WHAT IS EXPECTED: What you return should be each line of the data containing the string "four".

Collection entries:
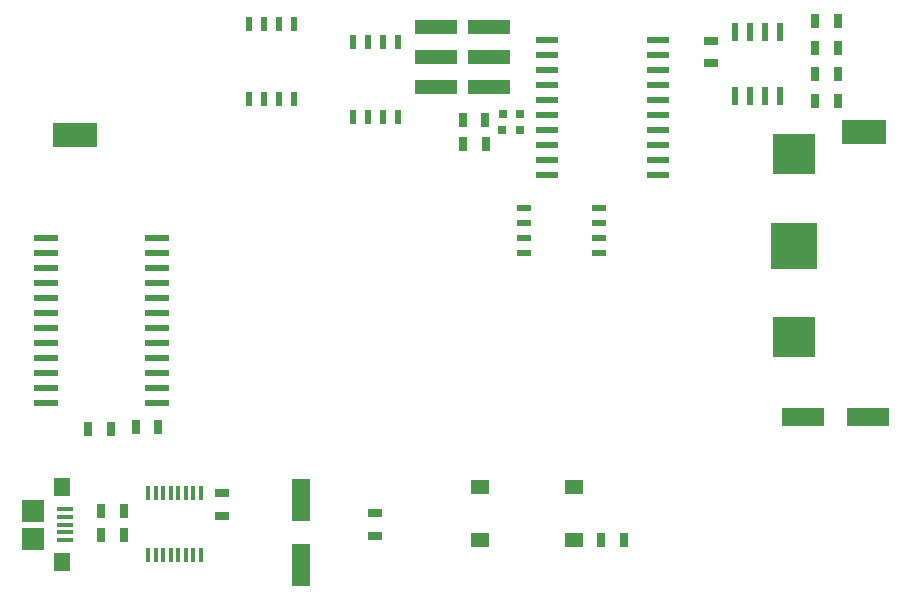
<source format=gbr>
G04 #@! TF.FileFunction,Paste,Top*
%FSLAX46Y46*%
G04 Gerber Fmt 4.6, Leading zero omitted, Abs format (unit mm)*
G04 Created by KiCad (PCBNEW (2016-05-05 BZR 6775)-product) date Tuesday, July 05, 2016 'PMt' 09:19:01 PM*
%MOMM*%
%LPD*%
G01*
G04 APERTURE LIST*
%ADD10C,0.100000*%
%ADD11R,2.000000X0.600000*%
%ADD12R,3.800000X2.000000*%
%ADD13R,1.300000X0.700000*%
%ADD14R,0.700000X1.300000*%
%ADD15R,0.400000X1.200000*%
%ADD16R,1.350000X0.400000*%
%ADD17R,1.400000X1.600000*%
%ADD18R,1.900000X1.900000*%
%ADD19R,0.508000X1.143000*%
%ADD20R,0.797560X0.797560*%
%ADD21R,1.550000X1.300000*%
%ADD22R,1.600200X3.599180*%
%ADD23R,1.950000X0.600000*%
%ADD24R,1.143000X0.508000*%
%ADD25R,3.599180X1.600200*%
%ADD26R,0.600000X1.550000*%
%ADD27R,4.000000X4.000000*%
%ADD28R,3.600000X3.500000*%
%ADD29R,3.680000X1.270000*%
G04 APERTURE END LIST*
D10*
D11*
X113666000Y-135763000D03*
X113666000Y-134493000D03*
X113666000Y-133223000D03*
X113666000Y-131953000D03*
X113666000Y-130683000D03*
X113666000Y-129413000D03*
X113666000Y-128143000D03*
X113666000Y-126873000D03*
X113666000Y-125603000D03*
X113666000Y-124333000D03*
X113666000Y-123063000D03*
X113666000Y-121793000D03*
X104266000Y-121793000D03*
X104266000Y-123063000D03*
X104266000Y-124333000D03*
X104266000Y-125603000D03*
X104266000Y-126873000D03*
X104266000Y-128143000D03*
X104266000Y-129413000D03*
X104266000Y-130683000D03*
X104266000Y-131953000D03*
X104266000Y-133223000D03*
X104266000Y-134493000D03*
X104266000Y-135763000D03*
D12*
X173482000Y-112776000D03*
X106680000Y-113030000D03*
D13*
X160528000Y-105095000D03*
X160528000Y-106995000D03*
D14*
X171257000Y-110172500D03*
X169357000Y-110172500D03*
D15*
X112903000Y-148586500D03*
X113538000Y-148586500D03*
X114173000Y-148586500D03*
X114808000Y-148586500D03*
X115443000Y-148586500D03*
X116078000Y-148586500D03*
X116713000Y-148586500D03*
X117348000Y-148586500D03*
X117348000Y-143386500D03*
X116713000Y-143386500D03*
X116078000Y-143386500D03*
X115443000Y-143386500D03*
X114808000Y-143386500D03*
X114173000Y-143386500D03*
X113538000Y-143386500D03*
X112903000Y-143386500D03*
D13*
X119126000Y-143385500D03*
X119126000Y-145285500D03*
D16*
X105799000Y-147350000D03*
X105799000Y-146700000D03*
X105799000Y-144750000D03*
X105799000Y-145400000D03*
D17*
X105574000Y-142850000D03*
D18*
X103124000Y-144850000D03*
X103124000Y-147250000D03*
D17*
X105574000Y-149250000D03*
D16*
X105799000Y-146050000D03*
D14*
X108905000Y-146939000D03*
X110805000Y-146939000D03*
D19*
X125222000Y-109982000D03*
X123952000Y-109982000D03*
X122682000Y-109982000D03*
X121412000Y-109982000D03*
X121412000Y-103632000D03*
X122682000Y-103632000D03*
X123952000Y-103632000D03*
X125222000Y-103632000D03*
D14*
X108905000Y-144907000D03*
X110805000Y-144907000D03*
X107825500Y-137985500D03*
X109725500Y-137985500D03*
X171257000Y-107886500D03*
X169357000Y-107886500D03*
X171257000Y-105664000D03*
X169357000Y-105664000D03*
X153159500Y-147320000D03*
X151259500Y-147320000D03*
X139512000Y-111760000D03*
X141412000Y-111760000D03*
D20*
X142887700Y-111252000D03*
X144386300Y-111252000D03*
X142824200Y-112649000D03*
X144322800Y-112649000D03*
D14*
X139575500Y-113792000D03*
X141475500Y-113792000D03*
D21*
X140995500Y-147347500D03*
X140995500Y-142847500D03*
X148945500Y-142847500D03*
X148945500Y-147347500D03*
D14*
X169357000Y-103441500D03*
X171257000Y-103441500D03*
D22*
X125793500Y-143997680D03*
X125793500Y-149499320D03*
D23*
X146684000Y-105029000D03*
X146684000Y-106299000D03*
X146684000Y-107569000D03*
X146684000Y-108839000D03*
X146684000Y-110109000D03*
X146684000Y-111379000D03*
X146684000Y-112649000D03*
X146684000Y-113919000D03*
X146684000Y-115189000D03*
X146684000Y-116459000D03*
X156084000Y-116459000D03*
X156084000Y-115189000D03*
X156084000Y-113919000D03*
X156084000Y-112649000D03*
X156084000Y-111379000D03*
X156084000Y-110109000D03*
X156084000Y-108839000D03*
X156084000Y-107569000D03*
X156084000Y-106299000D03*
X156084000Y-105029000D03*
D24*
X151066500Y-119253000D03*
X151066500Y-120523000D03*
X151066500Y-121793000D03*
X151066500Y-123063000D03*
X144716500Y-123063000D03*
X144716500Y-121793000D03*
X144716500Y-120523000D03*
X144716500Y-119253000D03*
D14*
X111826000Y-137795000D03*
X113726000Y-137795000D03*
D13*
X132080000Y-145100000D03*
X132080000Y-147000000D03*
D25*
X168318180Y-136906000D03*
X173819820Y-136906000D03*
D26*
X166370000Y-104361000D03*
X165100000Y-104361000D03*
X163830000Y-104361000D03*
X162560000Y-104361000D03*
X162560000Y-109761000D03*
X163830000Y-109761000D03*
X165100000Y-109761000D03*
X166370000Y-109761000D03*
D27*
X167576500Y-122428000D03*
D28*
X167576500Y-130178000D03*
X167576500Y-114678000D03*
D19*
X134048500Y-111569500D03*
X132778500Y-111569500D03*
X131508500Y-111569500D03*
X130238500Y-111569500D03*
X130238500Y-105219500D03*
X131508500Y-105219500D03*
X132778500Y-105219500D03*
X134048500Y-105219500D03*
D29*
X141727000Y-103886000D03*
X141727000Y-106426000D03*
X141727000Y-108966000D03*
X137287000Y-108966000D03*
X137287000Y-106426000D03*
X137287000Y-103886000D03*
M02*

</source>
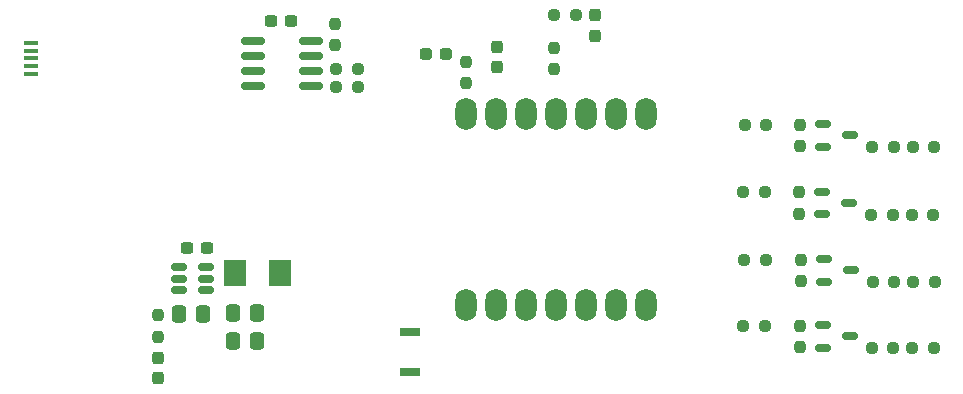
<source format=gbr>
%TF.GenerationSoftware,KiCad,Pcbnew,7.0.1*%
%TF.CreationDate,2023-04-11T18:42:34+01:00*%
%TF.ProjectId,zigbee-led-controller,7a696762-6565-42d6-9c65-642d636f6e74,1*%
%TF.SameCoordinates,Original*%
%TF.FileFunction,Paste,Top*%
%TF.FilePolarity,Positive*%
%FSLAX46Y46*%
G04 Gerber Fmt 4.6, Leading zero omitted, Abs format (unit mm)*
G04 Created by KiCad (PCBNEW 7.0.1) date 2023-04-11 18:42:34*
%MOMM*%
%LPD*%
G01*
G04 APERTURE LIST*
G04 Aperture macros list*
%AMRoundRect*
0 Rectangle with rounded corners*
0 $1 Rounding radius*
0 $2 $3 $4 $5 $6 $7 $8 $9 X,Y pos of 4 corners*
0 Add a 4 corners polygon primitive as box body*
4,1,4,$2,$3,$4,$5,$6,$7,$8,$9,$2,$3,0*
0 Add four circle primitives for the rounded corners*
1,1,$1+$1,$2,$3*
1,1,$1+$1,$4,$5*
1,1,$1+$1,$6,$7*
1,1,$1+$1,$8,$9*
0 Add four rect primitives between the rounded corners*
20,1,$1+$1,$2,$3,$4,$5,0*
20,1,$1+$1,$4,$5,$6,$7,0*
20,1,$1+$1,$6,$7,$8,$9,0*
20,1,$1+$1,$8,$9,$2,$3,0*%
G04 Aperture macros list end*
%ADD10R,1.700000X0.800000*%
%ADD11RoundRect,0.237500X-0.287500X-0.237500X0.287500X-0.237500X0.287500X0.237500X-0.287500X0.237500X0*%
%ADD12R,1.854500X2.286000*%
%ADD13RoundRect,0.237500X0.250000X0.237500X-0.250000X0.237500X-0.250000X-0.237500X0.250000X-0.237500X0*%
%ADD14RoundRect,0.150000X-0.825000X-0.150000X0.825000X-0.150000X0.825000X0.150000X-0.825000X0.150000X0*%
%ADD15RoundRect,0.237500X0.237500X-0.250000X0.237500X0.250000X-0.237500X0.250000X-0.237500X-0.250000X0*%
%ADD16RoundRect,0.237500X-0.237500X0.250000X-0.237500X-0.250000X0.237500X-0.250000X0.237500X0.250000X0*%
%ADD17R,1.300000X0.450000*%
%ADD18RoundRect,0.237500X0.237500X-0.287500X0.237500X0.287500X-0.237500X0.287500X-0.237500X-0.287500X0*%
%ADD19RoundRect,0.150000X-0.512500X-0.150000X0.512500X-0.150000X0.512500X0.150000X-0.512500X0.150000X0*%
%ADD20RoundRect,0.237500X0.300000X0.237500X-0.300000X0.237500X-0.300000X-0.237500X0.300000X-0.237500X0*%
%ADD21RoundRect,0.250000X0.337500X0.475000X-0.337500X0.475000X-0.337500X-0.475000X0.337500X-0.475000X0*%
%ADD22RoundRect,0.250000X-0.337500X-0.475000X0.337500X-0.475000X0.337500X0.475000X-0.337500X0.475000X0*%
%ADD23O,1.800000X2.750000*%
%ADD24RoundRect,0.237500X-0.250000X-0.237500X0.250000X-0.237500X0.250000X0.237500X-0.250000X0.237500X0*%
G04 APERTURE END LIST*
D10*
%TO.C,RST*%
X74168000Y-61624000D03*
X74168000Y-65024000D03*
%TD*%
D11*
%TO.C,D3*%
X75453100Y-38100000D03*
X77203100Y-38100000D03*
%TD*%
D12*
%TO.C,L1*%
X59296350Y-56642000D03*
X63080850Y-56642000D03*
%TD*%
D13*
%TO.C,R14*%
X104188100Y-49784000D03*
X102363100Y-49784000D03*
%TD*%
D14*
%TO.C,U1*%
X60813600Y-36957000D03*
X60813600Y-38227000D03*
X60813600Y-39497000D03*
X60813600Y-40767000D03*
X65763600Y-40767000D03*
X65763600Y-39497000D03*
X65763600Y-38227000D03*
X65763600Y-36957000D03*
%TD*%
D13*
%TO.C,R7*%
X114983100Y-51689000D03*
X113158100Y-51689000D03*
%TD*%
D15*
%TO.C,R20*%
X107189100Y-62912000D03*
X107189100Y-61087000D03*
%TD*%
D16*
%TO.C,R4*%
X86361100Y-37532250D03*
X86361100Y-39357250D03*
%TD*%
D17*
%TO.C,J6*%
X42008100Y-37156000D03*
X42008100Y-37806000D03*
X42008100Y-38456000D03*
X42008100Y-39106000D03*
X42008100Y-39756000D03*
%TD*%
D13*
%TO.C,R3*%
X69724100Y-39370000D03*
X67899100Y-39370000D03*
%TD*%
%TO.C,R10*%
X118562600Y-57404000D03*
X116737600Y-57404000D03*
%TD*%
D15*
%TO.C,R19*%
X107259600Y-57300500D03*
X107259600Y-55475500D03*
%TD*%
D18*
%TO.C,D1*%
X81535100Y-39216250D03*
X81535100Y-37466250D03*
%TD*%
D19*
%TO.C,Q3*%
X109175600Y-55438000D03*
X109175600Y-57338000D03*
X111450600Y-56388000D03*
%TD*%
D13*
%TO.C,R11*%
X115063100Y-62992000D03*
X113238100Y-62992000D03*
%TD*%
D20*
%TO.C,C2*%
X56971100Y-54483000D03*
X55246100Y-54483000D03*
%TD*%
D21*
%TO.C,C4*%
X61188600Y-60037000D03*
X59113600Y-60037000D03*
%TD*%
D18*
%TO.C,D2*%
X52806600Y-65541500D03*
X52806600Y-63791500D03*
%TD*%
D19*
%TO.C,Q2*%
X109001600Y-49723000D03*
X109001600Y-51623000D03*
X111276600Y-50673000D03*
%TD*%
%TO.C,Q1*%
X109084600Y-44008000D03*
X109084600Y-45908000D03*
X111359600Y-44958000D03*
%TD*%
D22*
%TO.C,C5*%
X54563100Y-60071000D03*
X56638100Y-60071000D03*
%TD*%
D13*
%TO.C,R5*%
X115071600Y-45974000D03*
X113246600Y-45974000D03*
%TD*%
%TO.C,R9*%
X115133600Y-57404000D03*
X113308600Y-57404000D03*
%TD*%
D15*
%TO.C,R18*%
X107085600Y-51609000D03*
X107085600Y-49784000D03*
%TD*%
D13*
%TO.C,R15*%
X104235100Y-55499000D03*
X102410100Y-55499000D03*
%TD*%
%TO.C,R16*%
X104164600Y-61087000D03*
X102339600Y-61087000D03*
%TD*%
D15*
%TO.C,R22*%
X78868100Y-40536500D03*
X78868100Y-38711500D03*
%TD*%
D23*
%TO.C,U2*%
X78841513Y-59322600D03*
X81381513Y-59322600D03*
X83921513Y-59322600D03*
X86461513Y-59322600D03*
X89001513Y-59322600D03*
X91541513Y-59322600D03*
X94081513Y-59322600D03*
X94081513Y-43132680D03*
X91541513Y-43132680D03*
X89001513Y-43132680D03*
X86461513Y-43132680D03*
X83921513Y-43132680D03*
X81381513Y-43132680D03*
X78841513Y-43132680D03*
%TD*%
D19*
%TO.C,U3*%
X54595600Y-56139000D03*
X54595600Y-57089000D03*
X54595600Y-58039000D03*
X56870600Y-58039000D03*
X56870600Y-57089000D03*
X56870600Y-56139000D03*
%TD*%
D13*
%TO.C,R13*%
X104276600Y-44069000D03*
X102451600Y-44069000D03*
%TD*%
D16*
%TO.C,R1*%
X67795600Y-35513000D03*
X67795600Y-37338000D03*
%TD*%
%TO.C,R21*%
X52806600Y-60198000D03*
X52806600Y-62023000D03*
%TD*%
D21*
%TO.C,C3*%
X61188600Y-62357000D03*
X59113600Y-62357000D03*
%TD*%
D20*
%TO.C,C1*%
X64086100Y-35306000D03*
X62361100Y-35306000D03*
%TD*%
D18*
%TO.C,D4*%
X89790100Y-36548000D03*
X89790100Y-34798000D03*
%TD*%
D13*
%TO.C,R8*%
X118435600Y-51689000D03*
X116610600Y-51689000D03*
%TD*%
D15*
%TO.C,R17*%
X107174100Y-45870500D03*
X107174100Y-44045500D03*
%TD*%
D24*
%TO.C,R23*%
X86337600Y-34798000D03*
X88162600Y-34798000D03*
%TD*%
D13*
%TO.C,R12*%
X118492100Y-62992000D03*
X116667100Y-62992000D03*
%TD*%
D19*
%TO.C,Q4*%
X109105100Y-61026000D03*
X109105100Y-62926000D03*
X111380100Y-61976000D03*
%TD*%
D13*
%TO.C,R2*%
X69724100Y-40894000D03*
X67899100Y-40894000D03*
%TD*%
%TO.C,R6*%
X118524100Y-45974000D03*
X116699100Y-45974000D03*
%TD*%
M02*

</source>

ANSWER BELOW:
0 Add four circle primitives for the rounded corners*
0 Add four rect primitives between the rounded corners*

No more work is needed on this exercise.